Zum Kommentar „Beschämend“ Herr Wilms versteigt sich in seinem Beitrag, das von mir benutzte Wort Durchgangslager als Nazibegriff zu bezeichnen, um mir damit Fremdenfeindlichkeit zu unterstellen. Dabei bezieht er sich darauf, dass Lager in der NS-Zeit als Durchgangslager bezeichnet wurden, weil von dort Menschen in Konzentrationslager deportiert worden sind.

Ich bin in der Bundesrepublik Deutschland geboren und aufgewachsen und habe in dieser Zeit die Begriffe Durchgangslager und Auffanglager im Zusammenhang mit Flüchtlingserstaufnahmeeinrichtungen (wie sie z.Z. bezeichnet werden) kennengelernt. Als Beispiel seien hier genannt: das Grenzdurchgangslager Friedland, Zentrales Flüchtlingsdurchgangslager Gießen und Flüchtlingsdurchgangslager Uelzen.

Später wurden sie dann meist in Notaufnahmelager oder Flüchtlingsheime umbenannt und sind heute eben Erstaufnahmeeinrichtungen. Immer wenn ein Begriff sich abgenutzt hat bzw. durch schlimme Ereignisse negativ besetzt ist, wird ein neuer erfunden. Dies führt dazu, dass immer mehr eindeutige Begriffe und Worte nicht mehr gebraucht werden. Ich weise die unsäglichen Vorwürfe von Herrn Wilms ausdrücklich zurück. Seine Interpretation ist nicht die meine und er sollte sich erst einmal informieren, wie viele Gedenkstätten ich auf meinen zahlreichen Reisen mit dem Fahrrad schon besucht habe, bevor er in seinem Kommentar meine Ausdrucksweise als beschämend bezeichnet. Bei seinem belehrenden und herabwürdigenden Kommentar ist es wohl mit ihm „durchgegangen“. Sachlichkeit hilft da.

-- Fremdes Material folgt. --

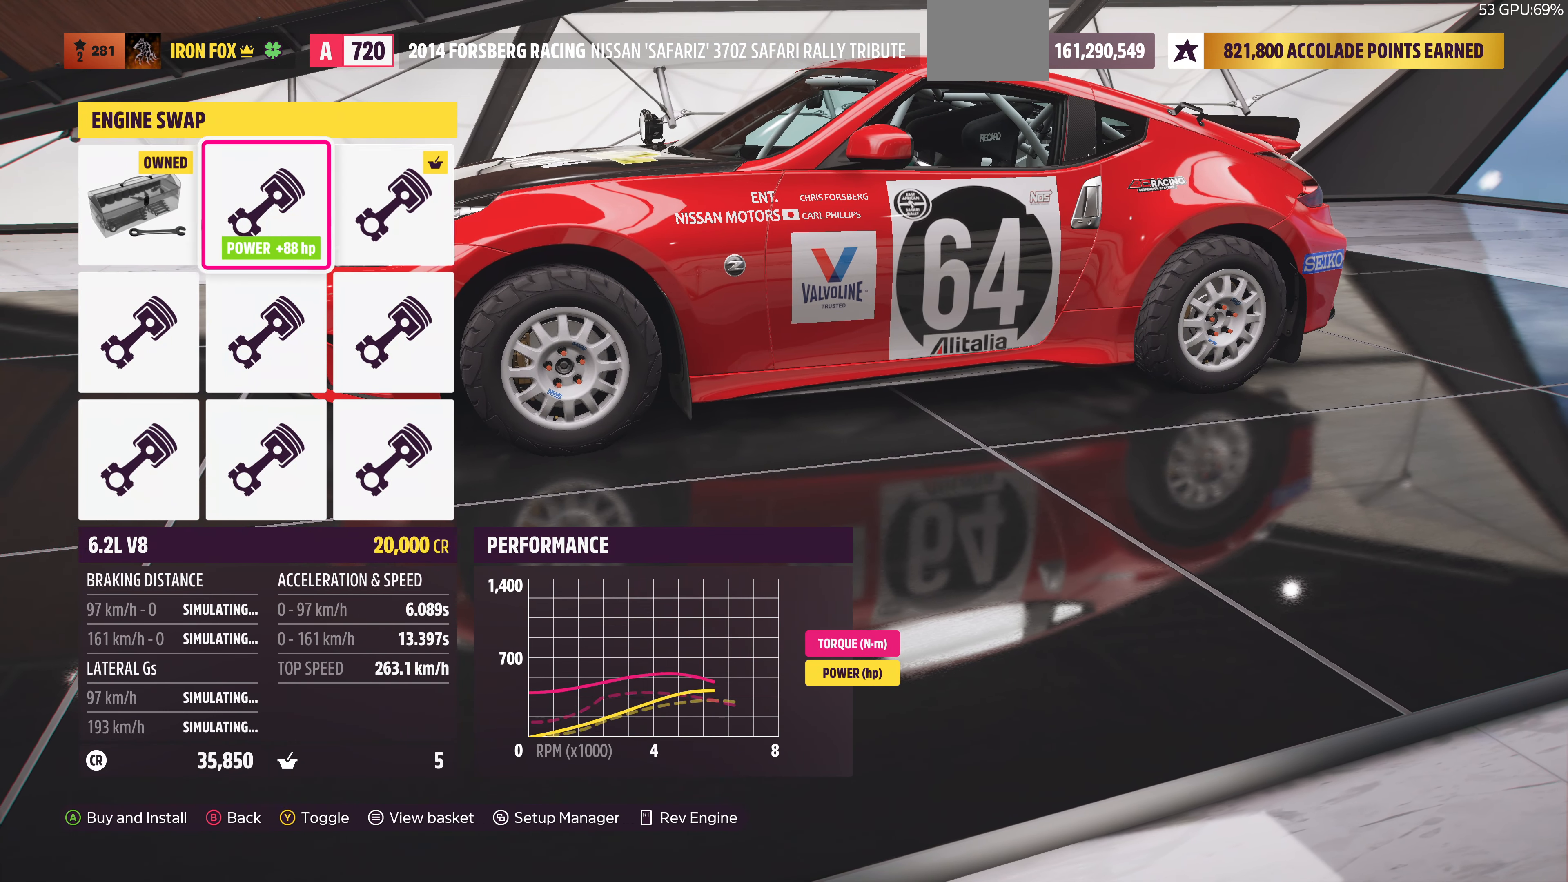
{"buttons": [], "left_stick": "center", "right_stick": "center", "events": [[133, "DPAD_LEFT", "up"]]}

Beim heutigen Verfahren des Landes NRW verbleiben Flüchtlinge nach Angaben der zuständigen Bezirksregierung Arnsberg für wenige Tage in den Erstaufnahmeeinrichtungen (EAE) und dann für einige Wochen in den Zentralen Unterbringungseinrichtungen (ZUE) des Landes, bevor sie den Kommunen zugewiesen werden.

Für mich ist deshalb eine hergerichtete Schule wie die Sportfeldschule, in der bis zu 200 Personen untergebracht werden, eine Station, die Flüchtlinge kurzzeitig durchlaufen, also ein Gebäude, das als Durchgang im gängigen Flüchtlingsaufnahmeverfahren dient. Durchgangslager ist für mich ein eindeutiger Begriff, den der Redakteur böswillig interpretiert hat, um in seinen weiteren Ausführungen die Grünen in Heiligenhaus und mich als Person zu diskreditieren. Obwohl wir diejenigen sind, die sich in der Vergangenheit eindeutig zum Wohle aller Flüchtlinge, egal warum sie sich zu uns geflüchtet haben, geäußert haben.

Weil wir nicht danach schauen, ob sich durch bestimmte Unterbringungsmaßnahmen Geld zu Lasten von Flüchtlingen sparen bzw. sogar verdienen lässt, sondern danach trachten, dass sie menschengerecht im Sinne unserer eigenen Standards untergebracht werden. Wir betrachten die Situation ganzheitlich.

Was bedeutet, dass die Akzeptanz im Umfeld von Flüchtlingen im Rahmen einer Willkommenskultur aufrecht erhalten werden muss und nicht durch die massive Zentralisierung von Unterkünften an einem bestimmten Ort gefährdet wird. Dazu gehört auch, dass die Verantwortlichen in der Stadtspitze frühzeitig kommunizieren, was sie planen und nicht Kommunalpolitiker und betroffene Bevölkerung vor vollendete Tatsachen stellt.